Do the cold January conditions got you down? Maybe you should take the advice from the migratory ducks and other waterfowl, and fly south. If you are having an itch for an extreme hunting adventure, you need to sharpen your machetes and bust out the cargo shorts and head to Florida.
A python hunting competition starting on Saturday is drawing hundreds of amateurs armed with clubs, machetes and guns to the Florida Everglades, where captured Burmese pythons have exceeded the length of minivans and weighed as much as grown men.
Python Challenge 2013, a month-long event sponsored by the Florida Fish and Wildlife Conservation Commission, is open to hunters and non-hunters alike.
But the idea of luring weapon-wielding amateurs into the harsh environment of the Everglades has raised some alarms.

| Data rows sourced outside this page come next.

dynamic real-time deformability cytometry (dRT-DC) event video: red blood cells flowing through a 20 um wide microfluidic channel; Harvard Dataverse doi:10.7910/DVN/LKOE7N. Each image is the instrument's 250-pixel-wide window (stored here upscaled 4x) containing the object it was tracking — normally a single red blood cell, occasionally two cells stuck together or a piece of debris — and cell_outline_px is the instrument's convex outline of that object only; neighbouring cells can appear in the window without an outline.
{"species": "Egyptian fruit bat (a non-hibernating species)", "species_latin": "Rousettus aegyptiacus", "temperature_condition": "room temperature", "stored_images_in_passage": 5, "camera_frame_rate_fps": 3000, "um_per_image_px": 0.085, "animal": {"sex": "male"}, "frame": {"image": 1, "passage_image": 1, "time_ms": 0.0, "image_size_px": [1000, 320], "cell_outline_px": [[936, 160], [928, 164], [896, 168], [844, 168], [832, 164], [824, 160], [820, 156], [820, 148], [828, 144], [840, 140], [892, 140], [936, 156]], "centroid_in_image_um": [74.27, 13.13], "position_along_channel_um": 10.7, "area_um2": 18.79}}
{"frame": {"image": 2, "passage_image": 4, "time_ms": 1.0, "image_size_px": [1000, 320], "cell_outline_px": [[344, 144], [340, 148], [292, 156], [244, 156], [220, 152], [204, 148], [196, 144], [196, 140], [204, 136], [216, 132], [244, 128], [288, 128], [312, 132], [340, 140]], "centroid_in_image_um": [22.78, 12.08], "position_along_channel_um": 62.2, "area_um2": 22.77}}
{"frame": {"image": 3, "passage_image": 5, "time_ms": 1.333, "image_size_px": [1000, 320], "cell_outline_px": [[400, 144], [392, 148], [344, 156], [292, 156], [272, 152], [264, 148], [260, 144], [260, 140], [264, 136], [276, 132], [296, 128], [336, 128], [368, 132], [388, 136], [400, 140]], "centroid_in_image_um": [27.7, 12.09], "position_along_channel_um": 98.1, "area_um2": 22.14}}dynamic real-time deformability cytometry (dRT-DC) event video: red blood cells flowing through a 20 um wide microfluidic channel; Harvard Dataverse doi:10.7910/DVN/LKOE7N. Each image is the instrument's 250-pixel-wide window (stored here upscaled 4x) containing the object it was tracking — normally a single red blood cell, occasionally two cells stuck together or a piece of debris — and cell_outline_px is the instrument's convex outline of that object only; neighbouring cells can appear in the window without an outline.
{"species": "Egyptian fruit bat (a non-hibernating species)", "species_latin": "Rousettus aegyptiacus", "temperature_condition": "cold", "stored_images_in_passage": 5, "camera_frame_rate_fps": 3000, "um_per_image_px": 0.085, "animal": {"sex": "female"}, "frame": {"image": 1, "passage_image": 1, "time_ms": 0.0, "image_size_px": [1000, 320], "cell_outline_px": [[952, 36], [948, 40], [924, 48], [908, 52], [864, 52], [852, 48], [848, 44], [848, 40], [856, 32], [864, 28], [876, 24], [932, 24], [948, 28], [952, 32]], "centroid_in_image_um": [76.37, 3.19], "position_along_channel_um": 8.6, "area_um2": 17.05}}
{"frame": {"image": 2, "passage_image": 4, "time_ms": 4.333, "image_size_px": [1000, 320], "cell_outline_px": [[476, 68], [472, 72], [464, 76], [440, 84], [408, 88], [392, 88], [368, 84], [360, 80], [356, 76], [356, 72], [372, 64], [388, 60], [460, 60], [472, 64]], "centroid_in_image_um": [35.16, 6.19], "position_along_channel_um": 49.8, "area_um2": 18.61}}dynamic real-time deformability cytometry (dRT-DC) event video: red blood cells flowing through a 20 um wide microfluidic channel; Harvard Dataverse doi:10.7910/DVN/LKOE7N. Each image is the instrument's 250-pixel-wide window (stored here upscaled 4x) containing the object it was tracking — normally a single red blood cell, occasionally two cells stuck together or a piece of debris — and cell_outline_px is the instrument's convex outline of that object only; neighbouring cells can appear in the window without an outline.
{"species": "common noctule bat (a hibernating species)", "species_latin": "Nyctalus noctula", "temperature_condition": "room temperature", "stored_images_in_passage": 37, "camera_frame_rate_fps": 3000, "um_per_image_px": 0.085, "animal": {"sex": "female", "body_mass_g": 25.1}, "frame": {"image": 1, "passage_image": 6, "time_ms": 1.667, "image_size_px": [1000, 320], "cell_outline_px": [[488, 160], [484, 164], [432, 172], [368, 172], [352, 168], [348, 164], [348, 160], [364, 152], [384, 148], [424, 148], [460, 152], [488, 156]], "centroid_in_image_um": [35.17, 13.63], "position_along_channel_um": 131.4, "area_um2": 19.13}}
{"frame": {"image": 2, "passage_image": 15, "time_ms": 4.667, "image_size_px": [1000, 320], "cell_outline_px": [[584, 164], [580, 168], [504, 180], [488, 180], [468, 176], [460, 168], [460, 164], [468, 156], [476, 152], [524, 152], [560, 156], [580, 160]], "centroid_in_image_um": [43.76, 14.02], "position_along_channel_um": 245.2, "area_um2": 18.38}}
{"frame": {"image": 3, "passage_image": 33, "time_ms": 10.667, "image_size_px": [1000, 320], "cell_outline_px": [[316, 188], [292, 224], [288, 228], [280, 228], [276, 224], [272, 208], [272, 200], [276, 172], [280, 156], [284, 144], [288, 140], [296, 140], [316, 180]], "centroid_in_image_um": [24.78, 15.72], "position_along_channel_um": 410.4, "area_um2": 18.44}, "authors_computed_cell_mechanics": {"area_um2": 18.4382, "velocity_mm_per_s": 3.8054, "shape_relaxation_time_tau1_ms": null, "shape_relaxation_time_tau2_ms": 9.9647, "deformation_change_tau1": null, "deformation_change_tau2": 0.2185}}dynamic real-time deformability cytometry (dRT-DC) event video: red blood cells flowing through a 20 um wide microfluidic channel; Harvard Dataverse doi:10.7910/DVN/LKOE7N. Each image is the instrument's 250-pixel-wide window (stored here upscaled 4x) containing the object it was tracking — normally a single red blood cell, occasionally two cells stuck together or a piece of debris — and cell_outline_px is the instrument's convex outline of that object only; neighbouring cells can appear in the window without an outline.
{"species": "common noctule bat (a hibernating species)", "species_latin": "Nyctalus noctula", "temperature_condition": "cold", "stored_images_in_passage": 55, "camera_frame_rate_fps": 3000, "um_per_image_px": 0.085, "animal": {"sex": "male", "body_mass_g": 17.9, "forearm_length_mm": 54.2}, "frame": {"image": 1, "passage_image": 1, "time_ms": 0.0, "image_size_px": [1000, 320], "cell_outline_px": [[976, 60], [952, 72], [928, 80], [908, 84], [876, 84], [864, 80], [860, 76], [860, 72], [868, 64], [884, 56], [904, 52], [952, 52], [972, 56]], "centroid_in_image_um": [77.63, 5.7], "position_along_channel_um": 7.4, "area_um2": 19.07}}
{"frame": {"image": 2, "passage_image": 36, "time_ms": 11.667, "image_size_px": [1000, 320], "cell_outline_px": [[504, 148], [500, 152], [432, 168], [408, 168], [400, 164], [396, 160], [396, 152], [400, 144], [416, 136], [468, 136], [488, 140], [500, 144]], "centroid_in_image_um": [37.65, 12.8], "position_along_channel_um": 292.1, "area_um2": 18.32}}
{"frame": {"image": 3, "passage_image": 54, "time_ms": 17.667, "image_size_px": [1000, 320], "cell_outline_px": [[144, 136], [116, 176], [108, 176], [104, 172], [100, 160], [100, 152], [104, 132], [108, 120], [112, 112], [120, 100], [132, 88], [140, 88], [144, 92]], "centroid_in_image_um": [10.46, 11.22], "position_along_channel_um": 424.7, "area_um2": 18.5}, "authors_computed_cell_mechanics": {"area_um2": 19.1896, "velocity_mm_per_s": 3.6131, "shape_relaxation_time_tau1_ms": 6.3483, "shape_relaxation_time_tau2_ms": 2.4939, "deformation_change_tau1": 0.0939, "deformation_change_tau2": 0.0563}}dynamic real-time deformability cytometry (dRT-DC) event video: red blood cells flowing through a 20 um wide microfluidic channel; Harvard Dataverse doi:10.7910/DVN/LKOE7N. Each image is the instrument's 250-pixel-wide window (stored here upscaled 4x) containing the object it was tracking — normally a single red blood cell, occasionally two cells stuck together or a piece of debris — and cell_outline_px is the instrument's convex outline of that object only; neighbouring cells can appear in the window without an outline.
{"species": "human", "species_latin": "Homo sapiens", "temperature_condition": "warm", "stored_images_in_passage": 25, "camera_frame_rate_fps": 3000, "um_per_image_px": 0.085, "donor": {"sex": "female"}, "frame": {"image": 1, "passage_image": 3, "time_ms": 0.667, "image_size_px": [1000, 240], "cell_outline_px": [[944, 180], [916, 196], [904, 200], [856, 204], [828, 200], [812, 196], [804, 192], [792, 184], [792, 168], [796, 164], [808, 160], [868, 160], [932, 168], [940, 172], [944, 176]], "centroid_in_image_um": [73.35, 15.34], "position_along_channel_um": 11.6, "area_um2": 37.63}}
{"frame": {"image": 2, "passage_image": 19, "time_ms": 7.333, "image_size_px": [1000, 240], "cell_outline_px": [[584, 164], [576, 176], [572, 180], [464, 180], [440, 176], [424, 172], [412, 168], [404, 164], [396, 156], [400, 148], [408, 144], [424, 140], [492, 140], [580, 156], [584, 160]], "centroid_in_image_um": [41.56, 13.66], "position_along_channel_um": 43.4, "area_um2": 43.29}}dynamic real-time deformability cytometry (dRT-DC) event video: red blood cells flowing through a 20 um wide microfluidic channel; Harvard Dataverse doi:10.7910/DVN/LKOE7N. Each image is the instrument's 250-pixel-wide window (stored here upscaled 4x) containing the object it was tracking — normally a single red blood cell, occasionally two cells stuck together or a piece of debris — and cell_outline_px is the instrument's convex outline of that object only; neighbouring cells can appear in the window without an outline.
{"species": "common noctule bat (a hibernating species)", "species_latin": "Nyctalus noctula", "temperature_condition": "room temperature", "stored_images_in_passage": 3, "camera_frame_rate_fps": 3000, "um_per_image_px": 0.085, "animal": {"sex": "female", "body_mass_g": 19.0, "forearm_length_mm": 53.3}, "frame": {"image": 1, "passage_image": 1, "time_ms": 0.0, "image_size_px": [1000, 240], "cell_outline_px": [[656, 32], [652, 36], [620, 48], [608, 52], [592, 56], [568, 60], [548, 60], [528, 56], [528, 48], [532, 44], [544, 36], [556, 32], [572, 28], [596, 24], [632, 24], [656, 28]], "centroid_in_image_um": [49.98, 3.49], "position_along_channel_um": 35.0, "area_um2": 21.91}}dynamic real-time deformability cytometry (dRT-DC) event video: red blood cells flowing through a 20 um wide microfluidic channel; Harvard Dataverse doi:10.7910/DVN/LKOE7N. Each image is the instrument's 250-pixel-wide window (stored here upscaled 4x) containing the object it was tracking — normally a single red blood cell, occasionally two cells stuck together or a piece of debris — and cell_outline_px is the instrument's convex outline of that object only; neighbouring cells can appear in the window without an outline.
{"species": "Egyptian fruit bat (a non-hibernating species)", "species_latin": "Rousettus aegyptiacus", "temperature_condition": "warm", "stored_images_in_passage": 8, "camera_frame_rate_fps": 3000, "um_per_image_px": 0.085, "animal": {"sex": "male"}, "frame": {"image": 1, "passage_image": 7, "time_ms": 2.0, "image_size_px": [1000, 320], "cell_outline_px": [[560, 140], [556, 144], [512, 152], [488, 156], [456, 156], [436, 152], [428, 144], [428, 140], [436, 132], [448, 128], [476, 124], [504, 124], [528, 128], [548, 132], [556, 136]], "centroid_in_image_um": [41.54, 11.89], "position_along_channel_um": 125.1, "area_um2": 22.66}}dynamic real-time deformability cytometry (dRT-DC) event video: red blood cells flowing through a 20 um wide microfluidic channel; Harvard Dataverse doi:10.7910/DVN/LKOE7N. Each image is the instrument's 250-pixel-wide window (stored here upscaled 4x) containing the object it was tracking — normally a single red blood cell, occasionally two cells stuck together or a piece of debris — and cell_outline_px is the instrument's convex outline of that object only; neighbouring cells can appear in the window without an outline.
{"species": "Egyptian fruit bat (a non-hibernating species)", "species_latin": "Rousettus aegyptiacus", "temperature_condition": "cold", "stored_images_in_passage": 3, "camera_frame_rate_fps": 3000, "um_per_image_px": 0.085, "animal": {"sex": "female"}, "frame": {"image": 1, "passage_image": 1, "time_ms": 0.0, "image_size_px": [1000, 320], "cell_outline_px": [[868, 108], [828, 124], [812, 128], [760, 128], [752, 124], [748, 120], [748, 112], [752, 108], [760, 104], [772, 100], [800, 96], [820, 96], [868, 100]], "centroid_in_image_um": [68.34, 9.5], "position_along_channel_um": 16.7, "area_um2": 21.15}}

“I just thought it was as exciting as could be. It’s a once- in-a-lifetime opportunity,” said contestant Ron Polster, a retired salesman from Ohio whose closest encounter with the swamp has been from the highway heading south for the winter.
Participants pay a $25 entry fee and take an online training course, which consists mostly of looking at photographs of both the targeted pythons and protected native snakes to learn the difference.
The state wildlife agency is offering prizes of $1,500 for the most pythons captured and $1,000 for the longest python.